Теперь Ингрид признала в нём младшего брата в семье Бьяркана. Дир совсем не походил на сестру – он был почти копией мамы, с карими глазами и тёмными волосами. Когда он проходил мимо Ингрид, его уши пылали.
Состоялся прекрасный ужин за общим семейным столом. Дети сидели близ конца стола, а Ингрид усадили на почётное место гостя. Прямо напротив неё сидели старшие из княжеских отпрысков: Фридрик и Хакон. Братья Сольвей начали ради шутки заигрывать с ней взглядом прямо за столом. Ингрид всё ела и ела, стараясь на них не смотреть.

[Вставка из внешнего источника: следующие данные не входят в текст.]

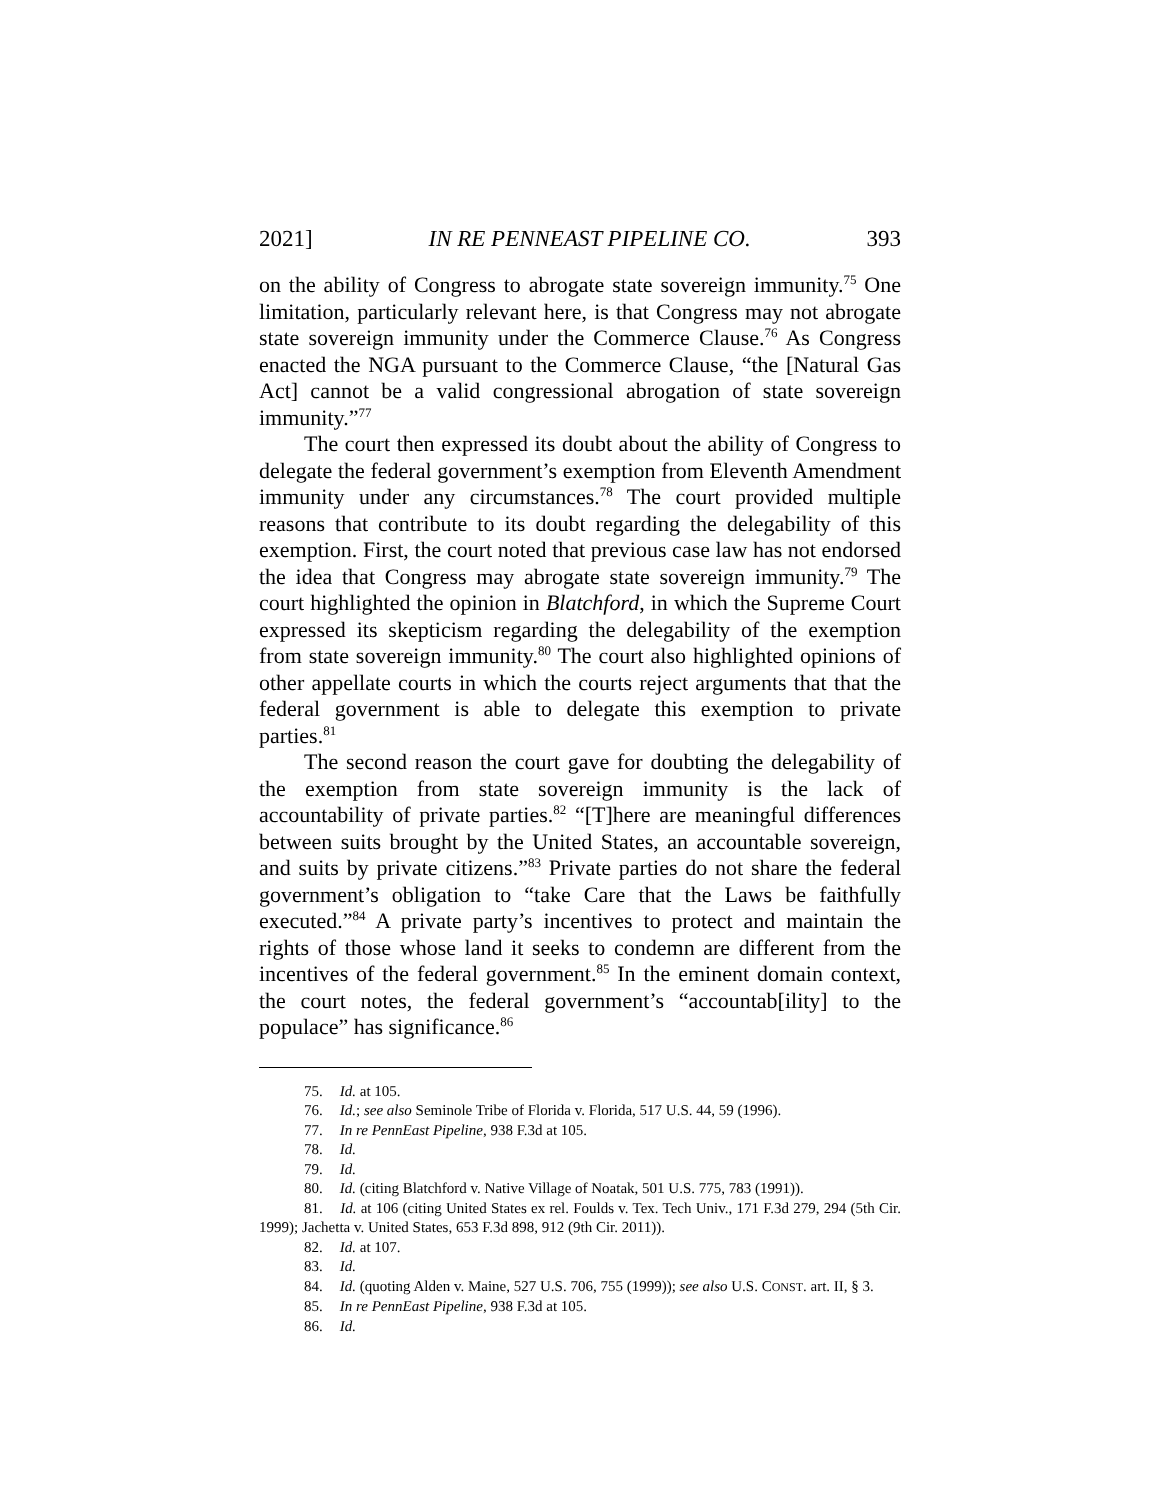2021] IN RE PENNEAST PIPELINE CO. 393
on the ability of Congress to abrogate state sovereign immunity.<sup>75</sup> One limitation, particularly relevant here, is that Congress may not abrogate state sovereign immunity under the Commerce Clause.<sup>76</sup> As Congress enacted the NGA pursuant to the Commerce Clause, “the [Natural Gas Act] cannot be a valid congressional abrogation of state sovereign immunity.”<sup>77</sup>
The court then expressed its doubt about the ability of Congress to delegate the federal government’s exemption from Eleventh Amendment immunity under any circumstances.<sup>78</sup> The court provided multiple reasons that contribute to its doubt regarding the delegability of this exemption. First, the court noted that previous case law has not endorsed the idea that Congress may abrogate state sovereign immunity.<sup>79</sup> The court highlighted the opinion in Blatchford, in which the Supreme Court expressed its skepticism regarding the delegability of the exemption from state sovereign immunity.<sup>80</sup> The court also highlighted opinions of other appellate courts in which the courts reject arguments that that the federal government is able to delegate this exemption to private parties.<sup>81</sup>
The second reason the court gave for doubting the delegability of the exemption from state sovereign immunity is the lack of accountability of private parties.<sup>82</sup> “[T]here are meaningful differences between suits brought by the United States, an accountable sovereign, and suits by private citizens.”<sup>83</sup> Private parties do not share the federal government’s obligation to “take Care that the Laws be faithfully executed.”<sup>84</sup> A private party’s incentives to protect and maintain the rights of those whose land it seeks to condemn are different from the incentives of the federal government.<sup>85</sup> In the eminent domain context, the court notes, the federal government’s “accountab[ility] to the populace” has significance.<sup>86</sup>
75. Id. at 105.
76. Id.; see also Seminole Tribe of Florida v. Florida, 517 U.S. 44, 59 (1996).
77. In re PennEast Pipeline, 938 F.3d at 105.
78. Id.
79. Id.
80. Id. (citing Blatchford v. Native Village of Noatak, 501 U.S. 775, 783 (1991)).
81. Id. at 106 (citing United States ex rel. Foulds v. Tex. Tech Univ., 171 F.3d 279, 294 (5th Cir. 1999); Jachetta v. United States, 653 F.3d 898, 912 (9th Cir. 2011)).
82. Id. at 107.
83. Id.
84. Id. (quoting Alden v. Maine, 527 U.S. 706, 755 (1999)); see also U.S. CONST. art. II, § 3.
85. In re PennEast Pipeline, 938 F.3d at 105.
86. Id.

Хельга посмотрела на кузенов с гневным прищуром. У Ингрид от него пробежал холодок между лопаток. Потом точно так же на сыновей посмотрела госпожа Сигне Иде.
Как и в доме её опекуна, по окончании вечера все играли на музыкальных инструментах и много пели. Хозяева и гости пили горячий пряный глёг. И только после этого всё разошлись спать.
Ингрид уснула так быстро, что ни одна шальная мысль не успела забежать к ней в голову. В радостной атмосфере этого дома прошло прошло больше недели. В основном она общалась только с девочками, болтали много – что называется, «обо всём», пели и музицировали, рисовали и занимались рукоделием, катались на лыжах, готовясь к биатлону. Никогда Ингрид ещё не проводила столь насыщенно зимние каникулы, дни пронеслись совершенно незаметно. Общение позволило Ингрид прочнее сдружиться с Сольвей и Хельгой, лучше познакомиться с их семьями и традициями.
Возвращаться на землю она боялась и не хотела. С князьями Бьяркана и Лагуна она ещё много общалась на тему местной медицины, а вот их сыновей побаивалась и сторонилась. Их мамы оказались такими же милыми, как княгиня Лунапонтиды, хотя всё ж люди севера были в целом аскетичней и немногословней.